(Per-instance keypoint data)
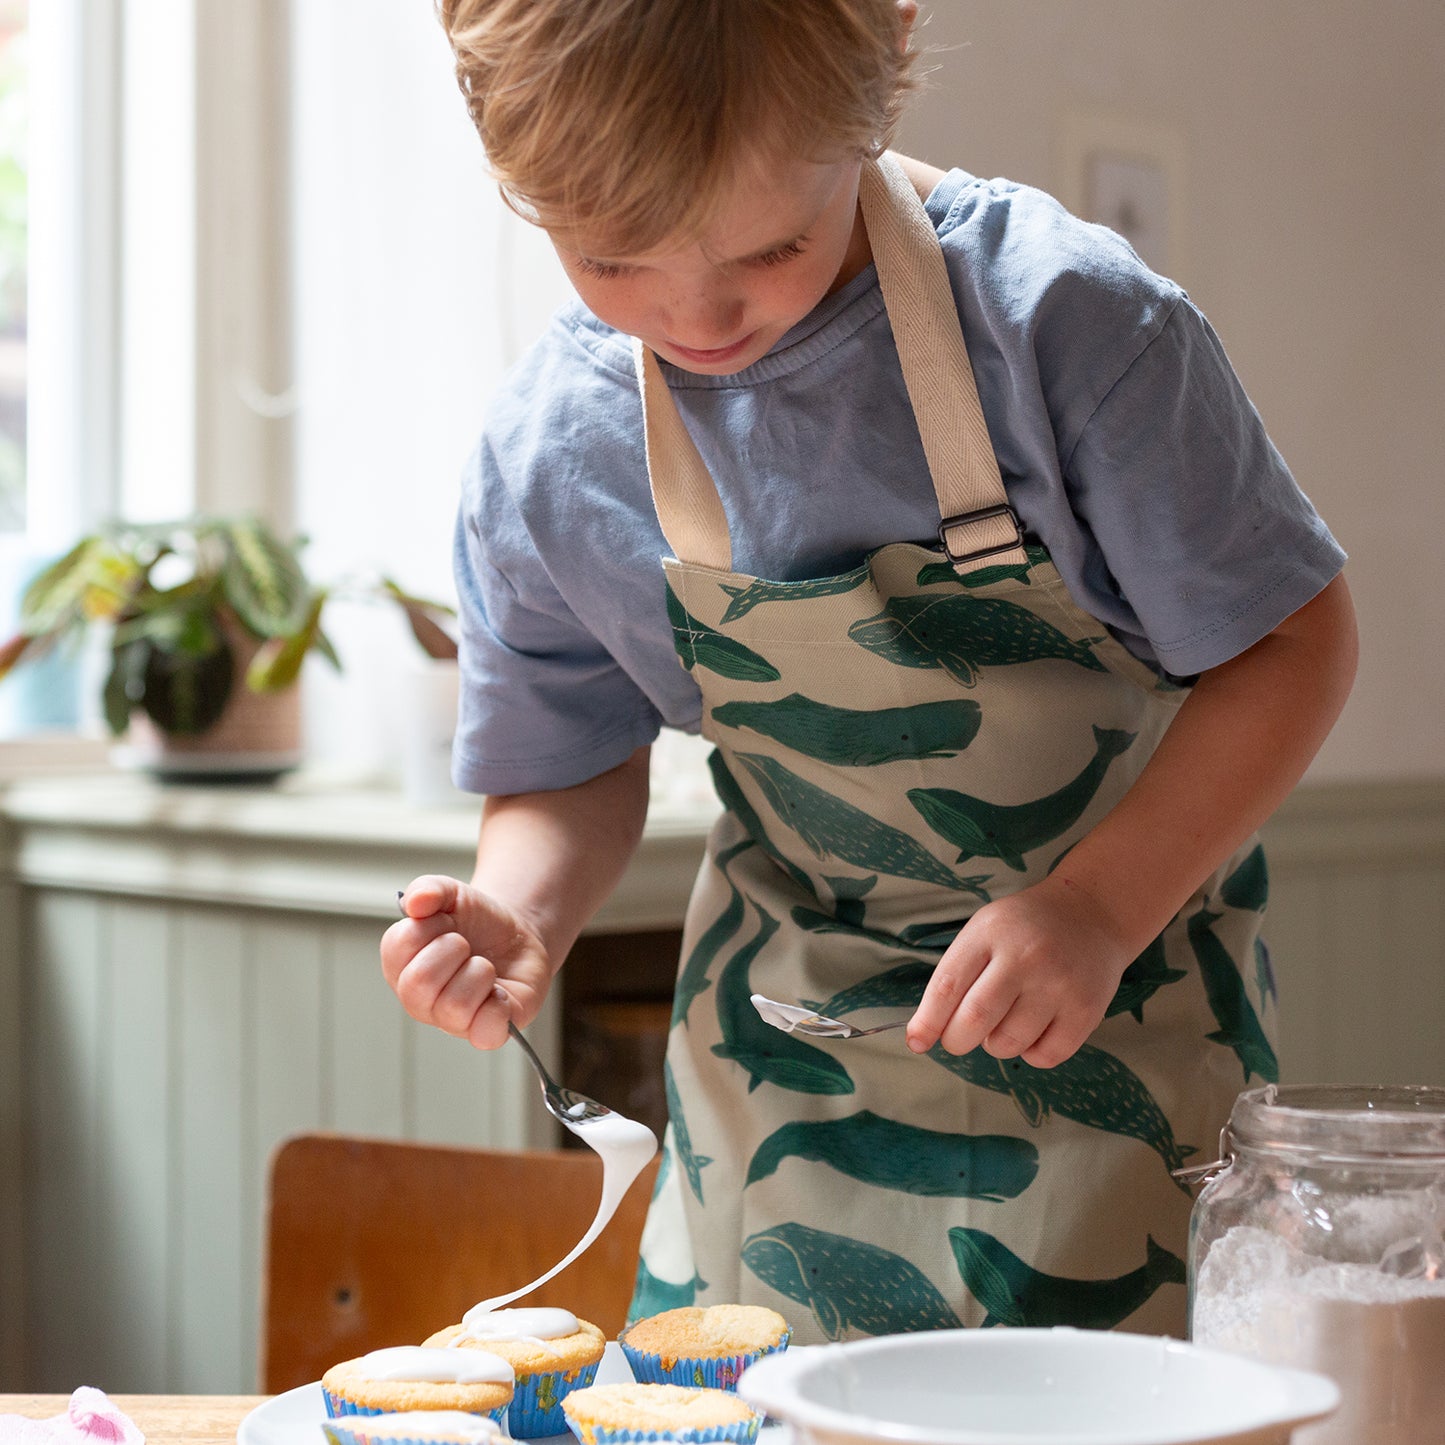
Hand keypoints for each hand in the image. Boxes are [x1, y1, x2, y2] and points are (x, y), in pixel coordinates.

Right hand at [382, 874, 552, 1048]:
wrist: (517, 933)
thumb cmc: (475, 920)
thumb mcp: (452, 893)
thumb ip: (428, 889)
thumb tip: (415, 902)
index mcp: (401, 966)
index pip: (397, 948)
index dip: (429, 927)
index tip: (446, 923)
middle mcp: (420, 1001)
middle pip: (418, 983)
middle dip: (452, 949)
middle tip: (466, 944)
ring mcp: (452, 1021)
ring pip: (453, 1007)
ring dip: (478, 972)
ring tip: (484, 966)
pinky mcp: (487, 1032)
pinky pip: (485, 1033)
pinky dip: (498, 1007)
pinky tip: (500, 991)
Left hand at [905, 874, 1134, 1067]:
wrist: (1091, 912)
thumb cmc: (1024, 928)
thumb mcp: (984, 930)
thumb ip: (955, 974)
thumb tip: (925, 1031)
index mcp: (989, 934)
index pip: (947, 986)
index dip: (927, 1022)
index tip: (917, 1042)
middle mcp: (1024, 957)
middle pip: (975, 1020)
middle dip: (957, 1040)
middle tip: (960, 1038)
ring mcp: (1058, 984)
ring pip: (1008, 1044)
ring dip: (995, 1045)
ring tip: (1005, 1022)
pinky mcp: (1086, 1010)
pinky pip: (1045, 1056)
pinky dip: (1031, 1054)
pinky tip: (1034, 1029)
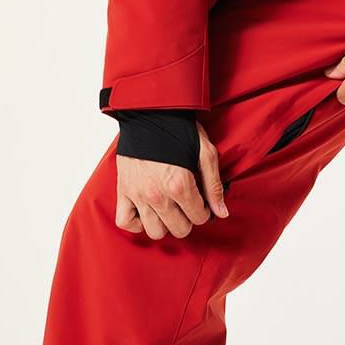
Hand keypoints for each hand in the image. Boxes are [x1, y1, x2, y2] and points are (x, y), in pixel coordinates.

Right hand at [115, 123, 227, 238]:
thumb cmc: (180, 130)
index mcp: (180, 185)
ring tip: (169, 210)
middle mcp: (158, 194)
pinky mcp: (123, 191)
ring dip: (165, 224)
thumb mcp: (206, 153)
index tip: (201, 203)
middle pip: (179, 229)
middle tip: (187, 206)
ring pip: (154, 231)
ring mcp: (138, 194)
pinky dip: (137, 223)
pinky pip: (126, 222)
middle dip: (188, 219)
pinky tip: (148, 213)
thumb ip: (214, 186)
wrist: (150, 113)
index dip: (204, 211)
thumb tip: (221, 213)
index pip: (198, 217)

REQUIRED WORK: Look above for the line with "ring mcp: (138, 194)", then copy it and each later line exactly, stopping at the last line of the records.

THE COMPLETED TASK:
ring mcp: (138, 194)
pinky dip: (137, 223)
pinky pip: (126, 222)
middle dip: (188, 219)
pinky tip: (148, 213)
thumb ip: (214, 186)
wrist: (150, 113)
index dip: (204, 211)
thumb tip: (221, 213)
index pip: (198, 217)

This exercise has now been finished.